What the task requires: Scan the entries that follow and copy out every line containing "href".

Study material:
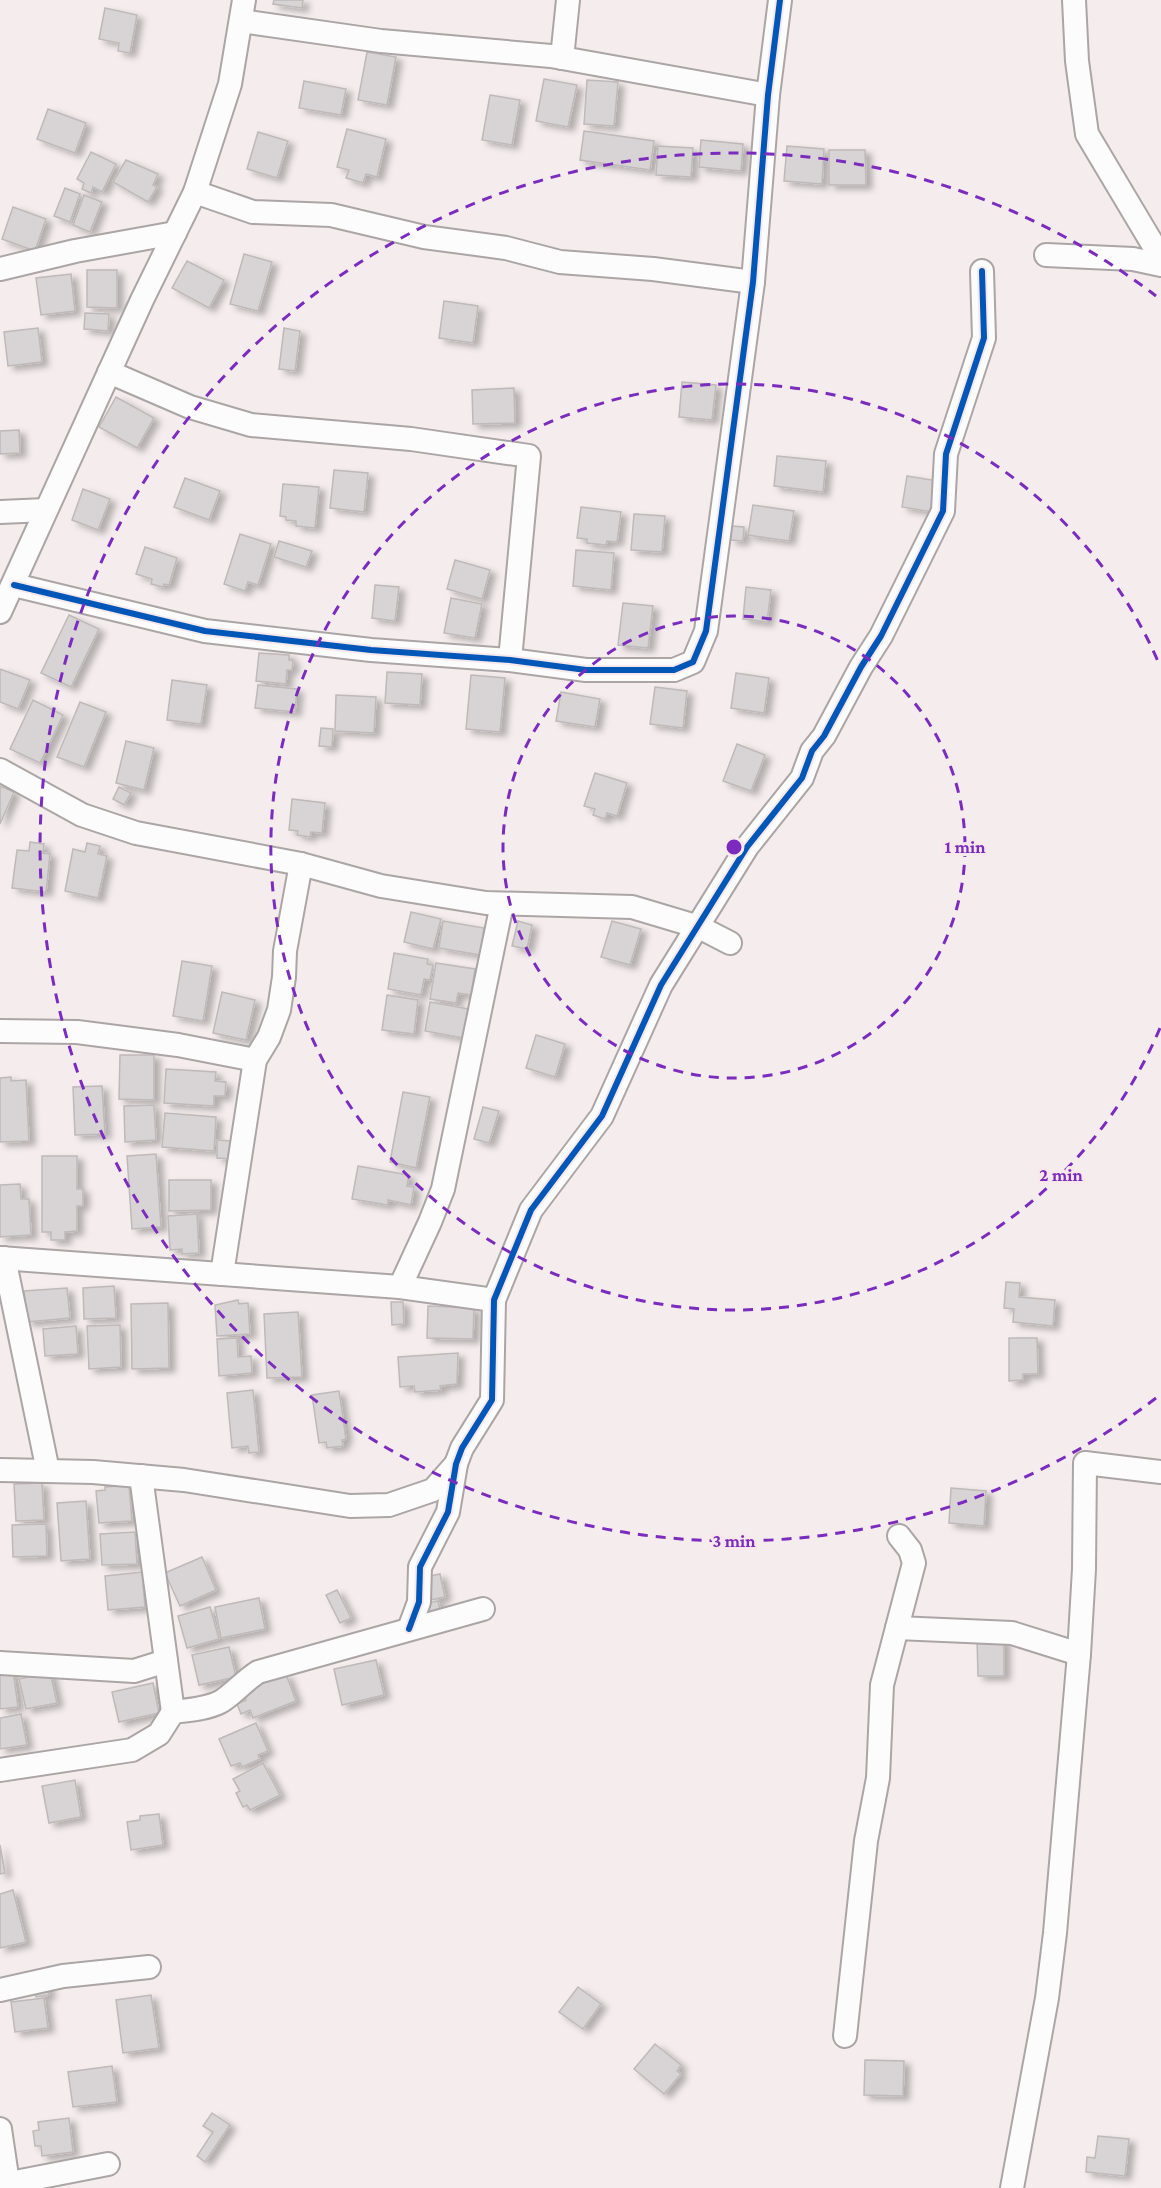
<svg xmlns="http://www.w3.org/2000/svg" width="1161" height="2188" font-family="'Crimson Pro',serif">
<defs>
<filter id="shadow"><feDropShadow dx="6" dy="4" stdDeviation="3" flood-color="#0004"/></filter>
</defs>
<rect width="100%" height="100%" fill="#f4eced"/>
<g fill="#d8d3d4" stroke="#bfb9ba" stroke-width="1.5" filter="url(#shadow)">
<polygon points="274,0 303,0 302,8 273,4"/>
<polygon points="105,8 137,15 130,53 118,51 119,43 99,39"/>
<polygon points="367,52 396,57 387,105 358,100"/>
<polygon points="544,79 577,85 568,127 536,121"/>
<polygon points="587,80 618,82 614,126 584,124"/>
<polygon points="304,81 346,89 341,115 299,108"/>
<polygon points="490,95 520,100 512,145 482,140"/>
<polygon points="48,109 86,123 75,153 37,139"/>
<polygon points="347,129 386,139 377,177 366,174 363,183 346,178 349,170 337,167"/>
<polygon points="584,131 654,141 650,170 580,160"/>
<polygon points="258,132 288,141 277,178 247,169"/>
<polygon points="701,140 743,144 741,171 699,167"/>
<polygon points="658,146 693,148 691,177 656,175"/>
<polygon points="787,146 824,149 822,184 784,181"/>
<polygon points="829,150 865,150 866,185 829,185"/>
<polygon points="91,152 116,164 102,192 93,187 91,193 82,189 84,183 77,179"/>
<polygon points="126,160 158,174 153,185 157,187 148,202 113,182"/>
<polygon points="65,188 80,194 70,222 54,216"/>
<polygon points="84,195 102,202 90,232 73,225"/>
<polygon points="13,207 46,219 35,251 2,239"/>
<polygon points="244,254 272,262 258,311 230,304"/>
<polygon points="187,261 224,280 209,308 172,288"/>
<polygon points="87,270 117,270 117,308 87,307"/>
<polygon points="71,274 75,311 41,315 36,278"/>
<polygon points="444,301 478,306 473,343 439,338"/>
<polygon points="85,313 109,314 108,331 84,329"/>
<polygon points="38,328 42,362 8,366 4,332"/>
<polygon points="284,328 300,331 295,371 279,369"/>
<polygon points="682,382 716,385 712,420 679,417"/>
<polygon points="514,388 515,423 473,424 472,390"/>
<polygon points="116,397 154,418 137,448 99,427"/>
<polygon points="19,430 20,453 0,454 0,431"/>
<polygon points="777,456 826,461 823,492 774,486"/>
<polygon points="334,470 368,473 364,512 330,508"/>
<polygon points="907,476 938,481 933,512 902,507"/>
<polygon points="185,478 220,491 209,520 174,507"/>
<polygon points="283,484 319,487 315,528 296,526 296,521 286,520 286,517 280,516"/>
<polygon points="83,489 110,499 98,530 72,520"/>
<polygon points="753,505 794,511 789,541 748,535"/>
<polygon points="581,507 621,512 617,542 607,541 606,545 587,543 587,539 577,538"/>
<polygon points="634,514 665,516 662,552 631,550"/>
<polygon points="732,526 744,527 743,541 730,540"/>
<polygon points="240,534 271,544 258,585 248,582 245,591 224,584"/>
<polygon points="279,541 312,551 306,567 274,557"/>
<polygon points="145,547 177,558 169,585 164,584 163,587 151,584 152,579 136,574"/>
<polygon points="576,550 614,553 611,590 573,586"/>
<polygon points="455,560 490,570 482,599 447,589"/>
<polygon points="375,585 399,587 395,621 372,618"/>
<polygon points="746,587 771,590 767,622 743,619"/>
<polygon points="451,598 482,604 475,638 444,633"/>
<polygon points="623,603 653,606 648,648 618,645"/>
<polygon points="69,615 99,629 71,687 41,673"/>
<polygon points="259,653 289,655 289,660 293,660 292,670 287,670 286,684 256,681"/>
<polygon points="0,669 30,680 18,709 0,702"/>
<polygon points="387,672 422,674 420,705 385,703"/>
<polygon points="736,673 769,678 764,713 731,708"/>
<polygon points="471,675 505,678 500,732 466,729"/>
<polygon points="172,680 207,685 201,724 167,720"/>
<polygon points="258,685 297,689 295,712 255,708"/>
<polygon points="655,687 687,691 683,728 650,724"/>
<polygon points="561,692 600,699 595,727 556,721"/>
<polygon points="336,695 376,697 374,733 335,731"/>
<polygon points="33,700 63,715 40,763 10,749"/>
<polygon points="80,702 106,712 84,767 57,757"/>
<polygon points="321,728 333,729 332,747 319,746"/>
<polygon points="126,741 154,748 144,790 116,783"/>
<polygon points="737,744 765,755 751,791 723,781"/>
<polygon points="595,773 627,783 617,816 607,813 605,819 593,815 595,809 584,806"/>
<polygon points="0,786 14,792 0,824"/>
<polygon points="119,787 131,793 124,805 113,799"/>
<polygon points="292,799 325,803 322,833 311,832 310,837 297,835 298,831 289,830"/>
<polygon points="30,842 44,844 43,853 50,854 46,892 12,888 17,850 29,851"/>
<polygon points="87,843 100,846 98,854 107,856 98,898 65,891 73,849 85,852"/>
<polygon points="411,912 441,919 433,949 404,942"/>
<polygon points="443,921 484,928 480,955 439,948"/>
<polygon points="518,921 532,925 527,949 512,946"/>
<polygon points="612,921 641,929 630,965 601,957"/>
<polygon points="394,953 428,959 427,964 433,965 430,980 424,979 421,995 388,989"/>
<polygon points="182,961 212,966 203,1021 173,1016"/>
<polygon points="436,963 475,969 471,995 458,993 456,1003 430,999"/>
<polygon points="222,992 255,1000 246,1040 213,1033"/>
<polygon points="387,995 418,1000 414,1034 382,1030"/>
<polygon points="430,1002 469,1009 463,1038 425,1031"/>
<polygon points="536,1035 565,1044 555,1077 526,1068"/>
<polygon points="120,1055 154,1055 154,1100 119,1099"/>
<polygon points="166,1069 216,1072 215,1081 226,1082 225,1096 214,1096 214,1106 164,1103"/>
<polygon points="11,1077 11,1081 26,1080 29,1141 0,1142 0,1078"/>
<polygon points="102,1086 105,1134 75,1135 73,1087"/>
<polygon points="403,1092 430,1097 416,1168 390,1162"/>
<polygon points="154,1105 156,1140 125,1142 124,1106"/>
<polygon points="483,1107 499,1111 489,1143 474,1139"/>
<polygon points="165,1113 216,1117 214,1151 162,1147"/>
<polygon points="217,1140 232,1141 231,1159 217,1158"/>
<polygon points="156,1154 161,1227 132,1229 127,1156"/>
<polygon points="42,1156 77,1156 77,1189 83,1189 83,1206 77,1206 77,1231 65,1232 65,1240 51,1240 51,1232 42,1232"/>
<polygon points="358,1166 409,1175 407,1186 414,1187 411,1205 388,1200 388,1205 352,1199"/>
<polygon points="169,1180 211,1180 211,1210 169,1211"/>
<polygon points="20,1184 21,1199 29,1199 31,1235 0,1237 0,1185"/>
<polygon points="197,1214 199,1253 182,1254 182,1249 170,1250 168,1216"/>
<polygon points="1006,1282 1020,1283 1019,1297 1055,1300 1053,1326 1013,1322 1014,1309 1004,1308"/>
<polygon points="114,1286 116,1318 84,1319 83,1288"/>
<polygon points="67,1288 70,1318 27,1322 24,1291"/>
<polygon points="238,1300 239,1304 248,1303 250,1334 217,1336 215,1305"/>
<polygon points="391,1302 403,1302 404,1324 392,1325"/>
<polygon points="168,1303 169,1368 132,1369 131,1304"/>
<polygon points="428,1306 474,1308 473,1339 427,1338"/>
<polygon points="298,1312 302,1377 267,1378 264,1314"/>
<polygon points="120,1325 121,1367 89,1369 87,1326"/>
<polygon points="76,1326 78,1354 45,1356 43,1329"/>
<polygon points="237,1338 238,1357 251,1356 252,1373 219,1376 217,1339"/>
<polygon points="1009,1338 1037,1338 1038,1374 1023,1374 1023,1380 1009,1381"/>
<polygon points="458,1353 457,1384 440,1386 441,1390 415,1392 414,1386 400,1387 398,1357"/>
<polygon points="253,1390 259,1452 249,1453 248,1446 232,1448 227,1393"/>
<polygon points="339,1391 346,1439 342,1440 343,1446 327,1448 326,1442 319,1443 312,1395"/>
<polygon points="42,1483 44,1520 16,1521 14,1484"/>
<polygon points="129,1485 132,1521 99,1523 96,1491 105,1490 105,1487"/>
<polygon points="951,1488 986,1491 984,1526 949,1523"/>
<polygon points="86,1501 90,1559 61,1561 57,1503"/>
<polygon points="46,1524 47,1556 13,1557 12,1525"/>
<polygon points="135,1532 137,1564 102,1565 100,1534"/>
<polygon points="202,1557 216,1590 180,1606 165,1573"/>
<polygon points="142,1572 145,1607 108,1610 105,1576"/>
<polygon points="440,1574 445,1597 430,1600 425,1577"/>
<polygon points="337,1590 351,1618 340,1623 326,1595"/>
<polygon points="259,1598 265,1629 221,1638 215,1607"/>
<polygon points="438,1601 440,1610 428,1612 427,1603"/>
<polygon points="210,1607 219,1639 187,1648 178,1616"/>
<polygon points="977,1639 1004,1639 1004,1676 978,1676"/>
<polygon points="229,1647 236,1677 199,1685 192,1655"/>
<polygon points="376,1660 384,1695 342,1705 334,1669"/>
<polygon points="13,1670 18,1707 0,1709 0,1672"/>
<polygon points="50,1672 57,1703 26,1709 19,1679"/>
<polygon points="286,1674 296,1701 253,1718 250,1710 241,1714 237,1704 246,1700 243,1691"/>
<polygon points="153,1683 159,1713 119,1722 112,1692"/>
<polygon points="21,1714 27,1745 0,1749 0,1718"/>
<polygon points="256,1723 268,1751 258,1755 260,1759 242,1767 240,1763 231,1766 219,1739"/>
<polygon points="263,1763 280,1795 250,1810 247,1805 243,1807 236,1793 240,1791 233,1779"/>
<polygon points="75,1780 81,1817 49,1823 42,1786"/>
<polygon points="159,1814 163,1845 131,1850 127,1822 140,1820 140,1816"/>
<polygon points="0,1845 5,1873 0,1874"/>
<polygon points="13,1890 26,1942 0,1948 0,1894"/>
<polygon points="48,1985 49,1995 36,1997 35,1986"/>
<polygon points="578,1987 601,2004 583,2029 559,2012"/>
<polygon points="151,1995 159,2048 123,2053 116,2000"/>
<polygon points="44,1998 48,2028 15,2032 11,2002"/>
<polygon points="655,2044 681,2065 677,2071 681,2074 664,2094 634,2069"/>
<polygon points="865,2060 904,2061 903,2096 864,2095"/>
<polygon points="112,2066 117,2102 73,2107 68,2072"/>
<polygon points="212,2113 230,2125 205,2162 197,2156 213,2132 203,2126"/>
<polygon points="69,2118 73,2152 42,2156 41,2146 35,2146 33,2131 39,2130 38,2122"/>
<polygon points="1098,2136 1129,2139 1125,2176 1086,2172 1087,2157 1095,2158"/>
</g>
<g fill="none" stroke-linecap="round" stroke-linejoin="round">
<g stroke="#aba5a6" stroke-width="26">
<g id="street">
<polyline points="1074,0 1077,61 1087,134 1161,258"/>
<polyline points="241,21 381,41 551,56 768,95"/>
<polyline points="562,58 568,0"/>
<polyline points="195,192 253,212 331,215 424,237 506,248 560,262 653,269 753,282"/>
<polyline points="1046,255 1133,259 1161,265"/>
<polyline points="0,269 75,251 175,233"/>
<polyline points="109,372 190,407 251,425 411,439 529,456 510,660"/>
<polyline points="0,512 46,510"/>
<polyline points="14,585 205,631 371,650 510,660 586,670 674,670 693,662 706,631 753,282 768,95 780,0"/>
<polyline points="0,612 142,300 195,192 230,84 244,0"/>
<polyline points="0,770 82,815 136,833 301,864 381,886 486,903 632,907 699,927 730,943"/>
<polyline points="0,1031 77,1032 178,1045 255,1060"/>
<polyline points="0,1258 400,1287 494,1300"/>
<polyline points="4,1258 48,1471"/>
<polyline points="222,1274 255,1060 269,1037 279,1010 284,977 285,951 301,864"/>
<polyline points="400,1287 430,1222 443,1189 502,904"/>
<polyline points="0,1470 93,1472 184,1480 350,1506 389,1505 433,1490 456,1464"/>
<polyline points="141,1476 173,1712"/>
<polyline points="897,1628 1012,1633 1079,1654"/>
<polyline points="409,1629 419,1602 420,1567 448,1512 456,1464 462,1448 492,1400 494,1300 531,1210 602,1116 661,985 747,847 802,778 812,751 824,736 861,667 881,636 943,511 946,454 984,338 982,271"/>
<polyline points="0,1663 134,1671 166,1661"/>
<path d="M 0,1770 L 132,1750 L 159,1734 L 173,1712 C 189,1710 206,1709 220,1702 C 230,1697 245,1680 258,1672 L 483,1609"/>
<polyline points="0,1990 63,1976 149,1967"/>
<polyline points="845,2036 866,1841 878,1778 882,1685 914,1563 910,1550 899,1536"/>
<polyline points="0,2129 8,2183"/>
<polyline points="0,2185 108,2164"/>
<polyline points="1012,2188 1047,1998 1055,1933 1079,1654 1084,1569 1085,1463 1161,1472"/>
</g>
</g>
<use href="#street" stroke="#fdfcfc" stroke-width="22"/>
<g stroke="#f7e9eb" stroke-width="10">
<g id="cycleway">
<polyline points="14,585 205,631 371,650 510,660 586,670 674,670 693,662 706,631 753,282 768,95 780,0"/>
<polyline points="409,1629 419,1602 420,1567 448,1512 456,1464 462,1448 492,1400 494,1300 531,1210 602,1116 661,985 747,847 802,778 812,751 824,736 861,667 881,636 943,511 946,454 984,338 982,271"/>
</g>
</g>
<use href="#cycleway" stroke="#0057b8" stroke-width="6"/>
</g>
<g fill="none" stroke="#7b2cbf" stroke-width="3" stroke-dasharray="10 8">
<circle cx="734" cy="847" r="231"/>
<path d="M1160 1028A463 463 0 1 1 1160 666"/>
<path d="M1156 1398A694 694 0 1 1 1156 296"/>
</g>
<circle cx="734" cy="847" r="9" fill="#7b2cbf" stroke="#f7e9eb" stroke-width="3"/>
<g font-size="18" text-anchor="middle" font-weight="bold" fill="#7b2cbf" stroke="#f7e9eb" stroke-width="6" stroke-linejoin="round" paint-order="stroke">
<text x="965" y="853">1 min</text>
<text x="1061" y="1181">2 min</text>
<text x="734" y="1547">3 min</text>
</g>
</svg>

Your response:
<use href="#street" stroke="#fdfcfc" stroke-width="22"/>
<use href="#cycleway" stroke="#0057b8" stroke-width="6"/>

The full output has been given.